Here are five things worth knowing today:
1. The White House on June 1 threatened to veto a 2016 transportation funding bill, citing concerns over funding levels and several trucking provisions, Transport Topics reports. One of the provisions that concerns several Democrats and the White House is the reinstatement of the 34-hour restart rule, which would require that a study address safety benefits and driver fatigue, health and work schedules, according to Transport Topics. The bill also would permit the use of 33-foot trailers.

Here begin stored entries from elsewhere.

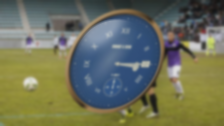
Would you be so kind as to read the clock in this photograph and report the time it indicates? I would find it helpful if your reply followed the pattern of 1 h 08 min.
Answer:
3 h 15 min
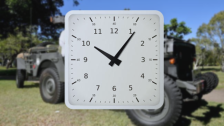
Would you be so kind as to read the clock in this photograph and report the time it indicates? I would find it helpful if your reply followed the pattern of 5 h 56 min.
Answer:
10 h 06 min
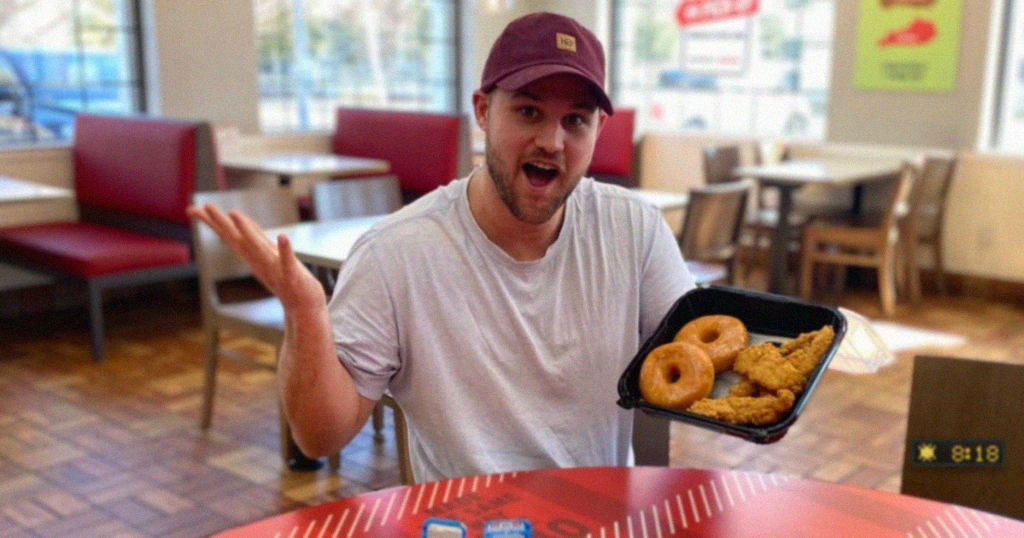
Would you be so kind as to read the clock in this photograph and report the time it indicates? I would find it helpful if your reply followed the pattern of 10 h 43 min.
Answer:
8 h 18 min
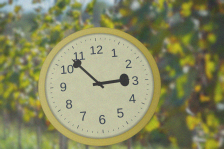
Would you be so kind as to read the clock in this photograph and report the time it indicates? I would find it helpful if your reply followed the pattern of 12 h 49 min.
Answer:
2 h 53 min
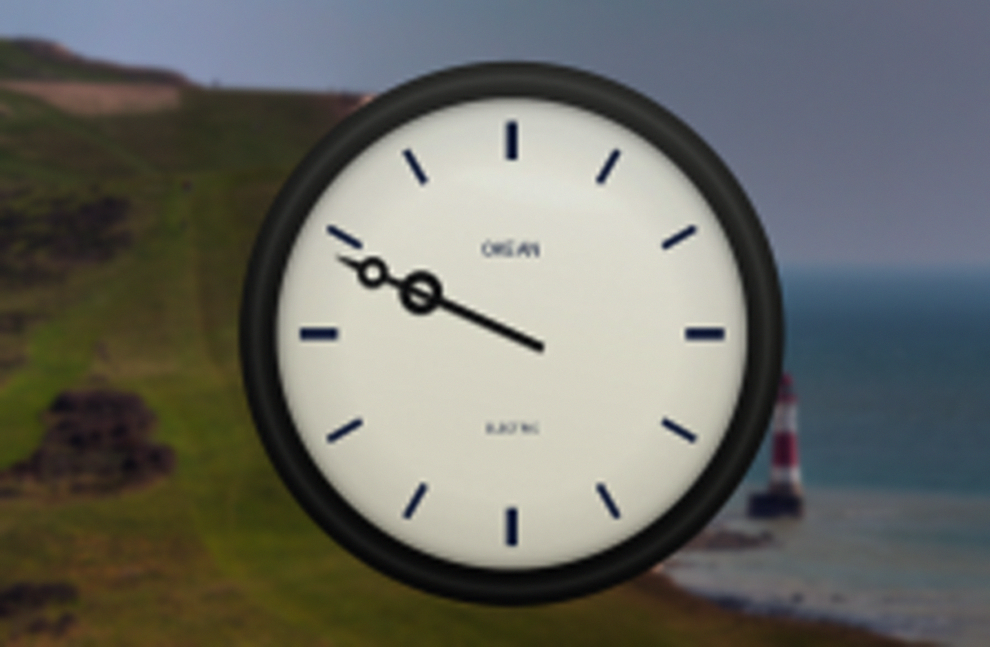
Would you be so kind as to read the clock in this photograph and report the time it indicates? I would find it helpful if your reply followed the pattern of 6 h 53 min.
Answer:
9 h 49 min
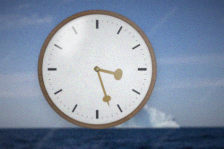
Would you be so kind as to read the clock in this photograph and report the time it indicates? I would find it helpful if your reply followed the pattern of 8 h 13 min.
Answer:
3 h 27 min
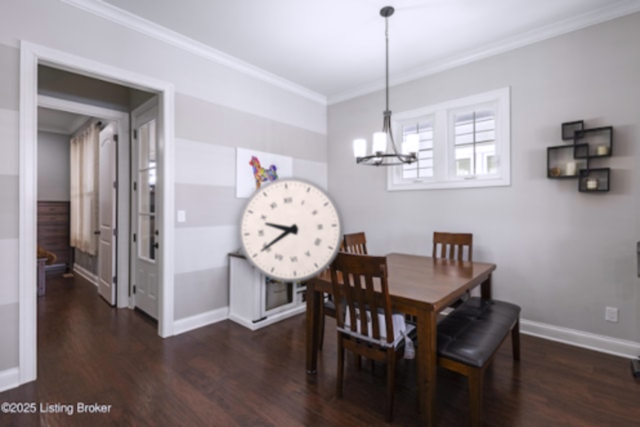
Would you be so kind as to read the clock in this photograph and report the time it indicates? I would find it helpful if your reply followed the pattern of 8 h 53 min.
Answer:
9 h 40 min
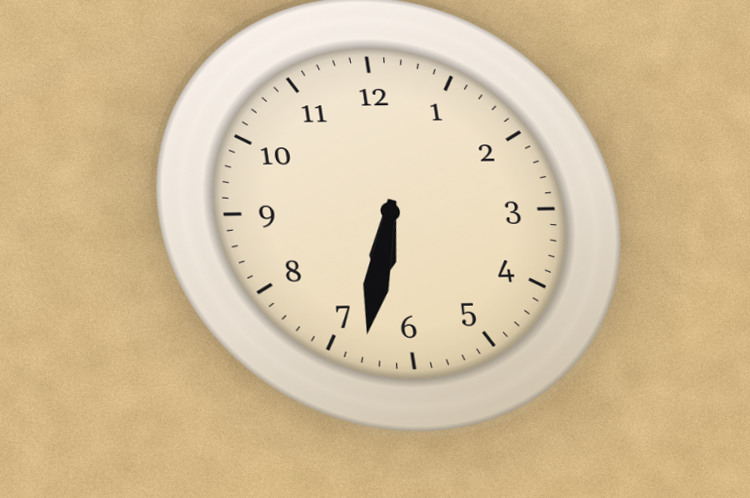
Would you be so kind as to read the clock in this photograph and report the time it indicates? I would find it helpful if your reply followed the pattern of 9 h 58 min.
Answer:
6 h 33 min
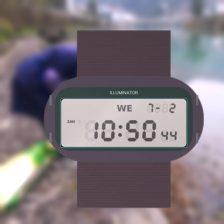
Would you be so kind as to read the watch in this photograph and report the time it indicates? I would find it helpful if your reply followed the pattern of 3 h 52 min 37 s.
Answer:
10 h 50 min 44 s
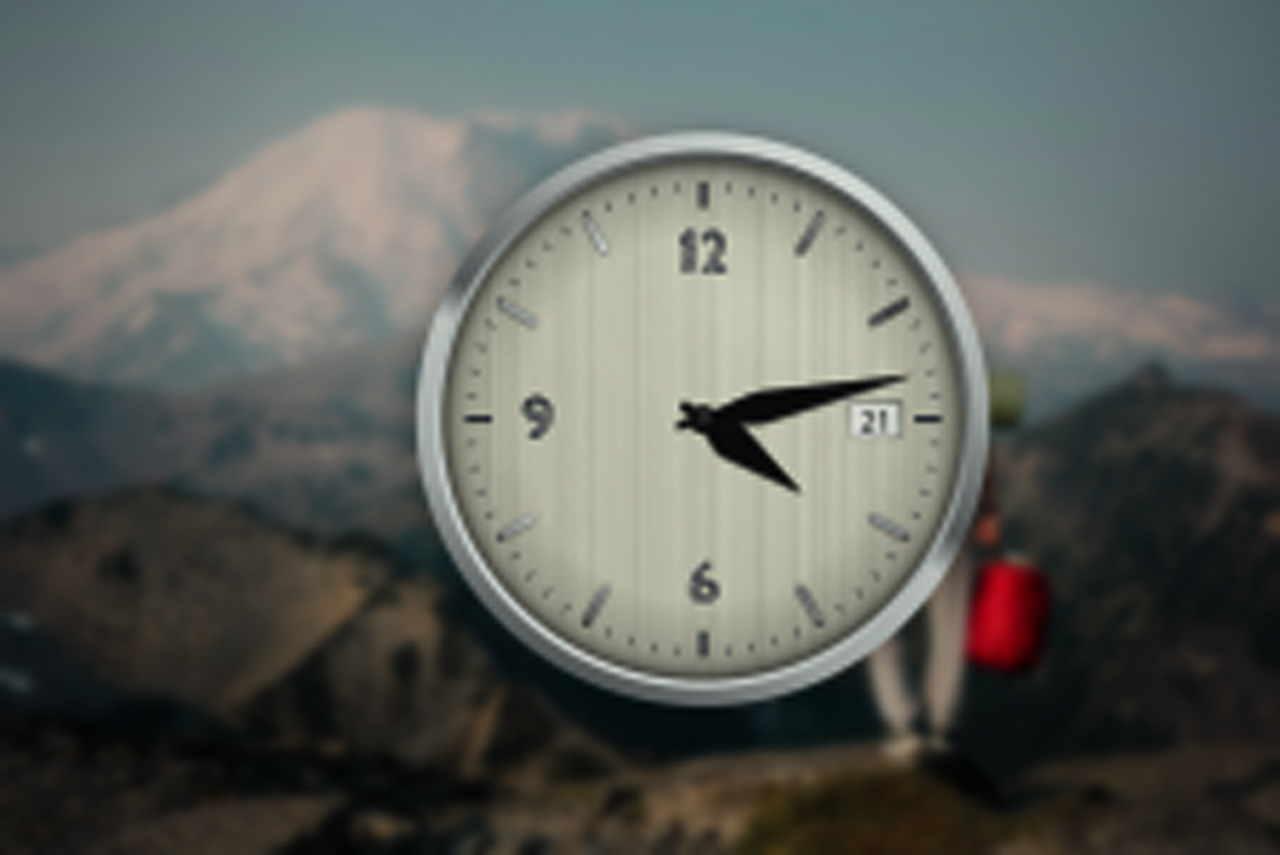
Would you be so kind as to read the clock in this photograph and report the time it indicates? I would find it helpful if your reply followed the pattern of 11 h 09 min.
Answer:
4 h 13 min
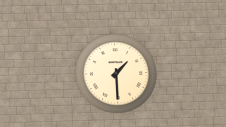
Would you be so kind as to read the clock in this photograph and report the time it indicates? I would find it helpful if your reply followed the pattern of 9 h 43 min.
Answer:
1 h 30 min
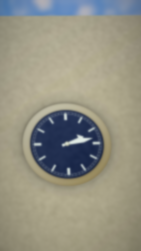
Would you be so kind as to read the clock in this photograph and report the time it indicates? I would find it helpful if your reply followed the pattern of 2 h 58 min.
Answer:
2 h 13 min
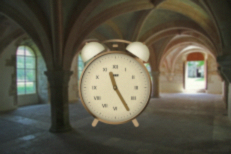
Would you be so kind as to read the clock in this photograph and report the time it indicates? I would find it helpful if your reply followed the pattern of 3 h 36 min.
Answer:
11 h 25 min
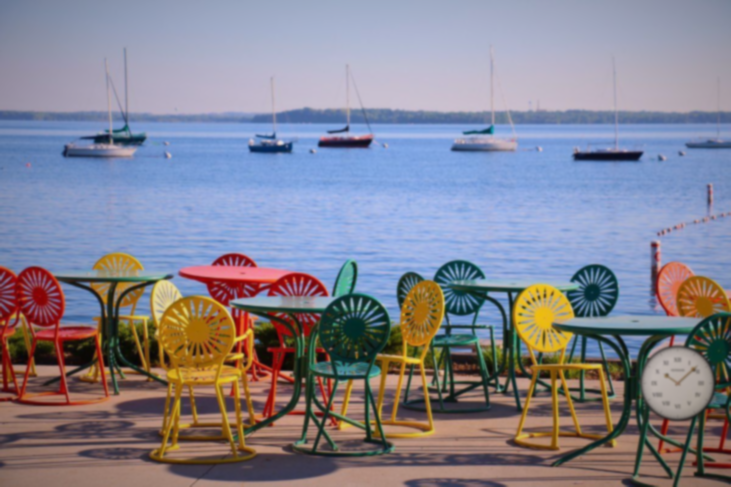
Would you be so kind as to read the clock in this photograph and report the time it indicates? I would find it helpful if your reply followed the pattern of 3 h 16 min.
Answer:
10 h 08 min
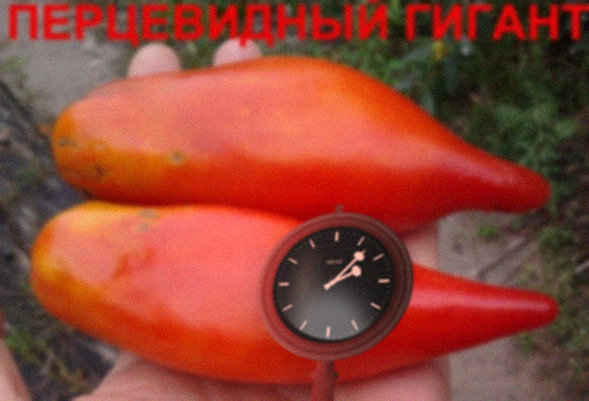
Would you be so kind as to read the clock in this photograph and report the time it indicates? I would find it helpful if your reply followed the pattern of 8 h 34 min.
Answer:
2 h 07 min
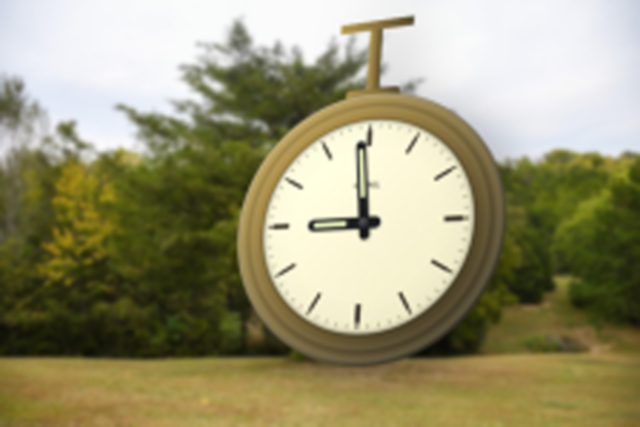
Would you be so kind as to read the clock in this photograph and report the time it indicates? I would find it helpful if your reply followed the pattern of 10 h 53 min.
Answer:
8 h 59 min
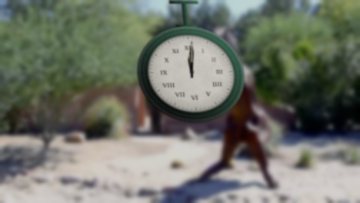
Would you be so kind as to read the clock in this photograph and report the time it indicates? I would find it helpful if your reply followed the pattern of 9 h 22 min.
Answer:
12 h 01 min
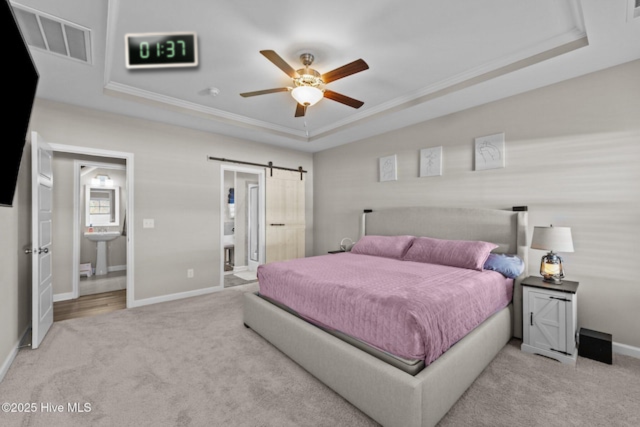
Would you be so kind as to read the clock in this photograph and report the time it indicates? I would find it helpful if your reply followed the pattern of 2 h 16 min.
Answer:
1 h 37 min
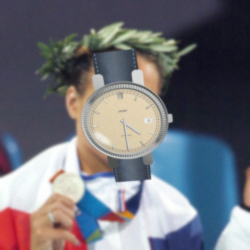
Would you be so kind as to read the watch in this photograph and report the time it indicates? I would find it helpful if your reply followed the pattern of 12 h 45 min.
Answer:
4 h 30 min
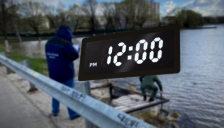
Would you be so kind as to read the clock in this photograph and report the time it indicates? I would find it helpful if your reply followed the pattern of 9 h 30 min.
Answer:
12 h 00 min
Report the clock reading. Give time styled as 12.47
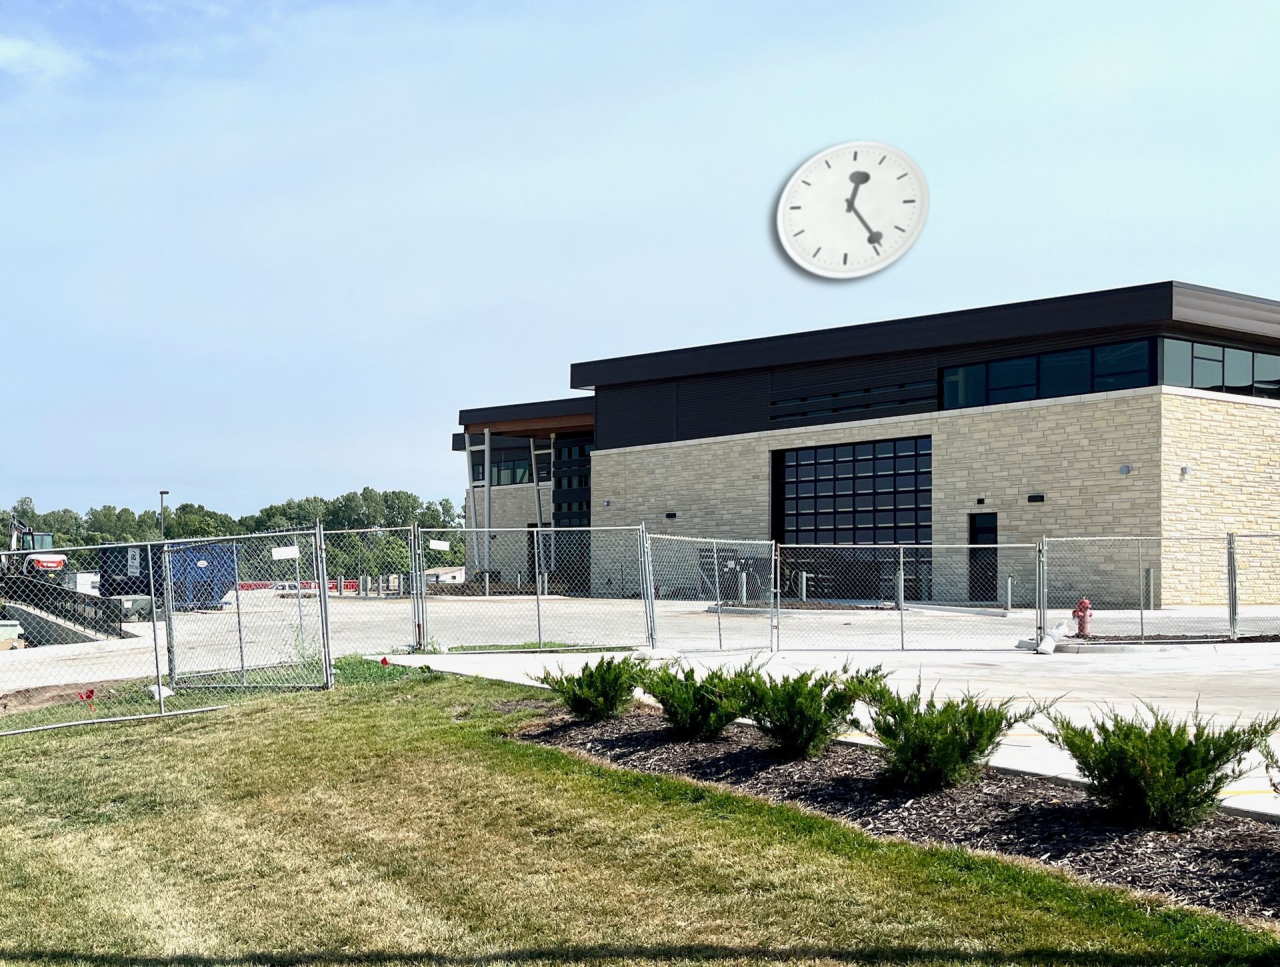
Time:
12.24
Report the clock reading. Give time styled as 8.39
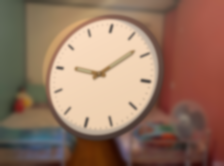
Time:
9.08
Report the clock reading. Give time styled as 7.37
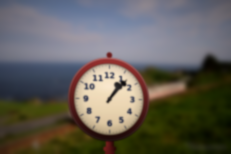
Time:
1.07
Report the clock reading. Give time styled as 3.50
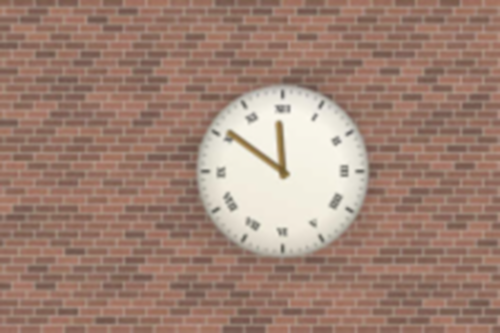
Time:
11.51
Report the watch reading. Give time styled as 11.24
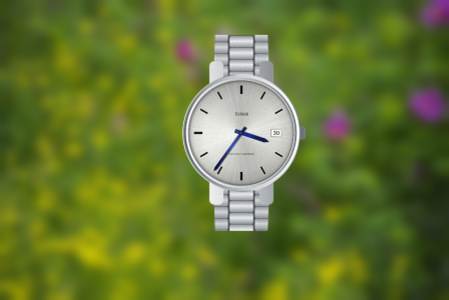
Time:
3.36
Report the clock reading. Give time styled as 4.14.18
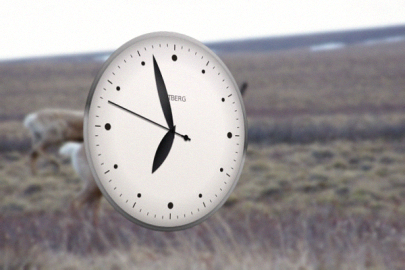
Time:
6.56.48
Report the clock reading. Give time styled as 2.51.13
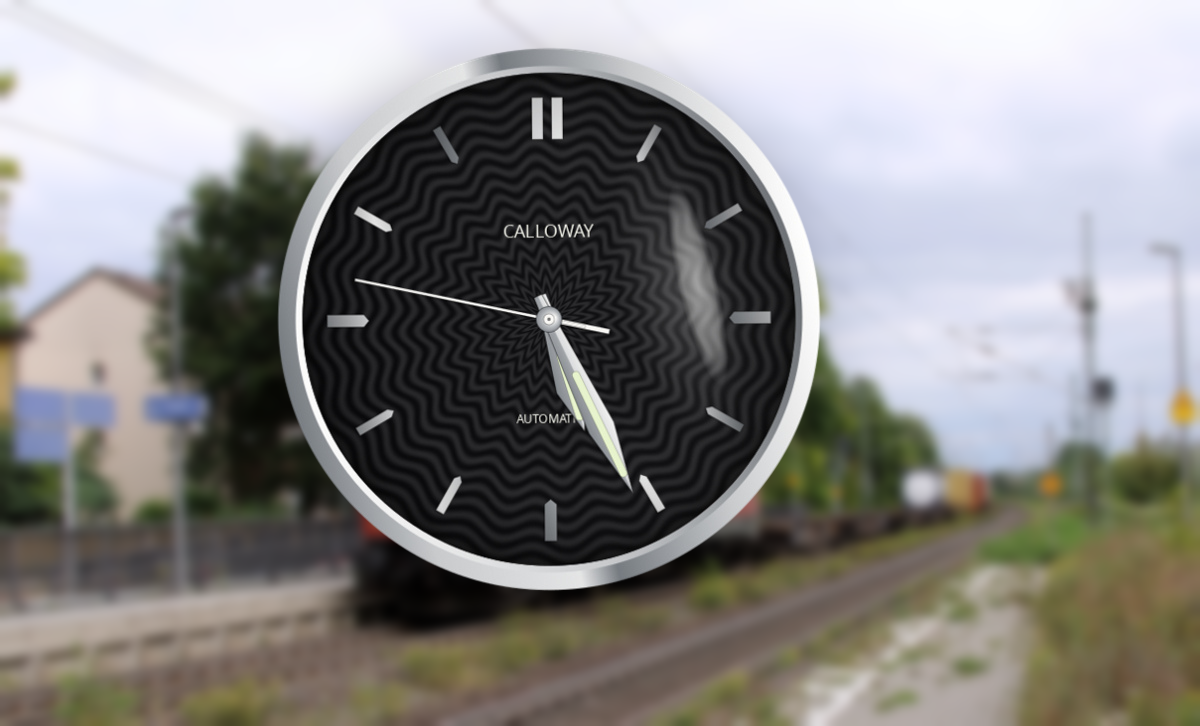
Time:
5.25.47
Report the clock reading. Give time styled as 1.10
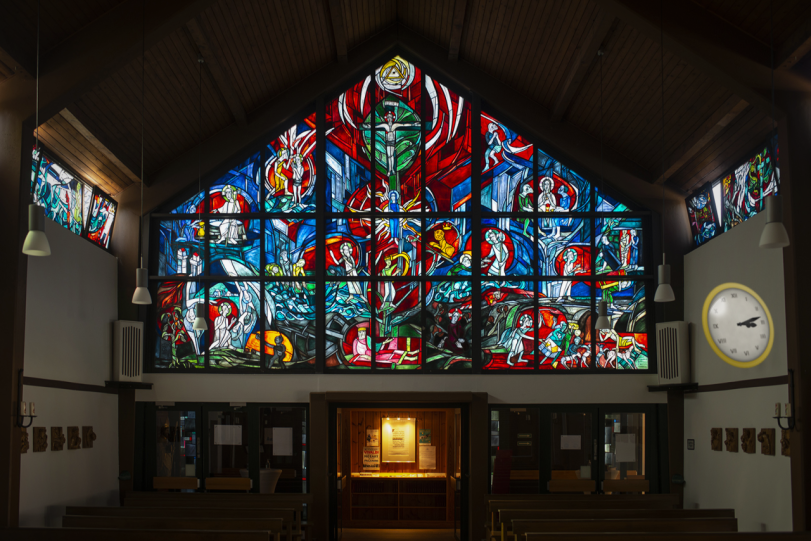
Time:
3.13
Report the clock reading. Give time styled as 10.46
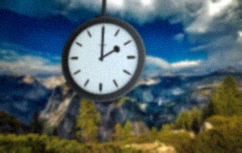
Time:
2.00
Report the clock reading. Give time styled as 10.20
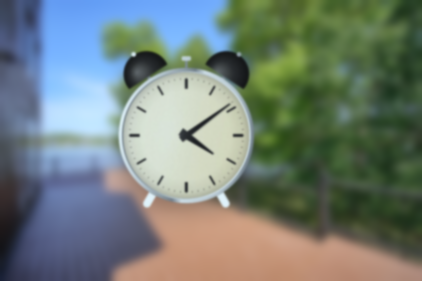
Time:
4.09
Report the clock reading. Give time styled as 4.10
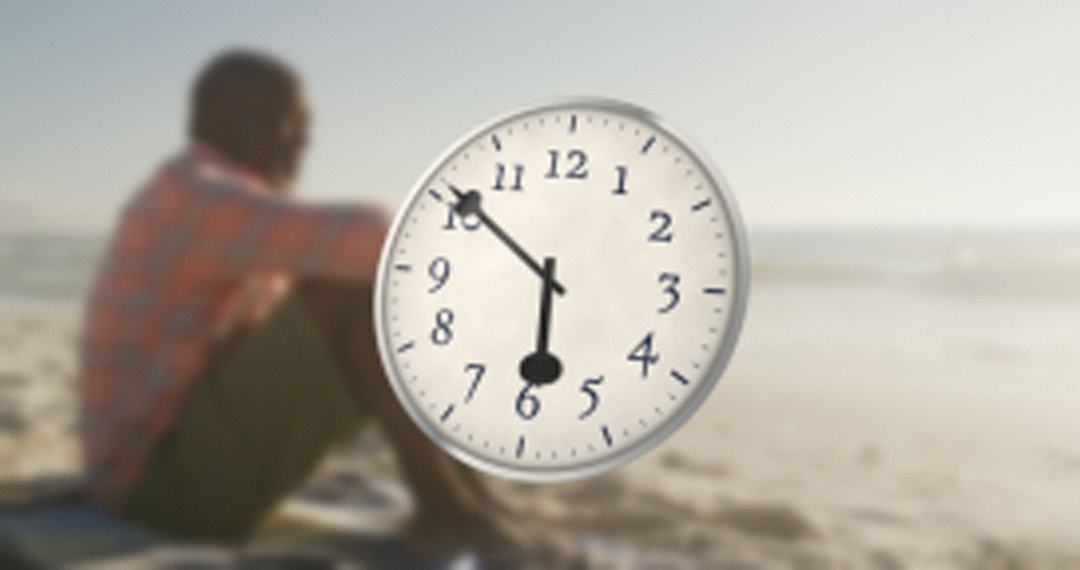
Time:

2. Rhode Island truckers and legislators are going head to head over Gov. Gina Raimondo’s commercial truck toll proposal that could generate $4.8 billion in funds to fix the state’s roads and bridges, WPRO 630 says. The Rhode Island Trucking Association plans to hold a press conference condemning the proposed legislation to toll commercial trucking on state highways. The conference, according to the report, will be held just hours before the House Finance Committee is set to hold hearings on the bill.
3. Twenty-nine state and federal highways and bridges in Oklahoma remain closed after last month’s heavy rains flooded parts of the state, according to NewsOK. Transportation officials said the southeastern part of the state was hit the hardest, and some highways and bridges are still covered by water. “As flood waters recede, inspectors will assess damage,” according to the report. “Infrastructure will be repaired through federal and state funds. Costs will likely be high.” NewsOK has more.
4. Connecticut’s House and Senate have agreed to fund the historic transportation agenda, WTNH reports. The budget, which was proposed earlier this year, includes a $2.8 billion increase for infrastructure over the next five years, according to WTNH. “Connecticut will spend $613 million for highways, $281 million for bridges, $101 million for bicycle and pedestrian trails, and $43 million – or a 25% expansion – of bus service,” according to the report.
5. South Carolina’s House budget-writing committee proposed on Monday to put $150 million in additional revenue toward fixing roads and $70 million toward a road to the future Volvo plant in Berkeley County, according to the Times and Democrat. According to the report, that would leave the state borrowing $50 million to fund an interchange off I-26 and a road to the future plant. “That’s part of more than $200 million in state incentives Gov. Nikki Haley and Commerce officials promised in securing Volvo’s first North American plant,” The Times and Democrat said.